───── DATA UNDER STUDY ─────
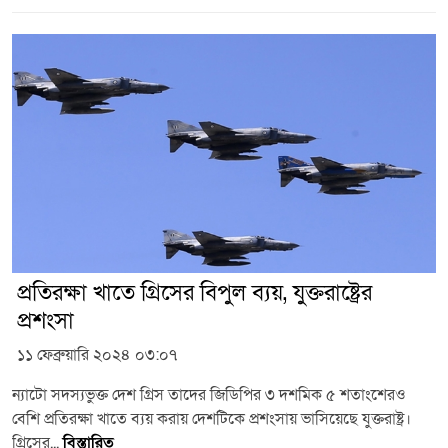
প্রতিরক্ষা খাতে গ্রিসের বিপুল ব্যয়, যুক্তরাষ্ট্রের
প্রশংসা
১১ ফেব্রুয়ারি ২০২৪ ০৩:০৭
ন্যাটো সদস্যভুক্ত দেশ গ্রিস তাদের জিডিপির ৩ দশমিক ৫ শতাংশেরও
বেশি প্রতিরক্ষা খাতে ব্যয় করায় দেশটিকে প্রশংসায় ভাসিয়েছে যুক্তরাষ্ট্র।
গ্রিসের...
বিস্তারিত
─────
[ACTIVITY] Your answer should be the line with "বেশি প্রতিরক্ষা খাতে" and all lines after it in the listing above, repeated exactly. No other lines belong.

[OUTPUT FOR THIS EXERCISE]
বেশি প্রতিরক্ষা খাতে ব্যয় করায় দেশটিকে প্রশংসায় ভাসিয়েছে যুক্তরাষ্ট্র।
গ্রিসের...
বিস্তারিত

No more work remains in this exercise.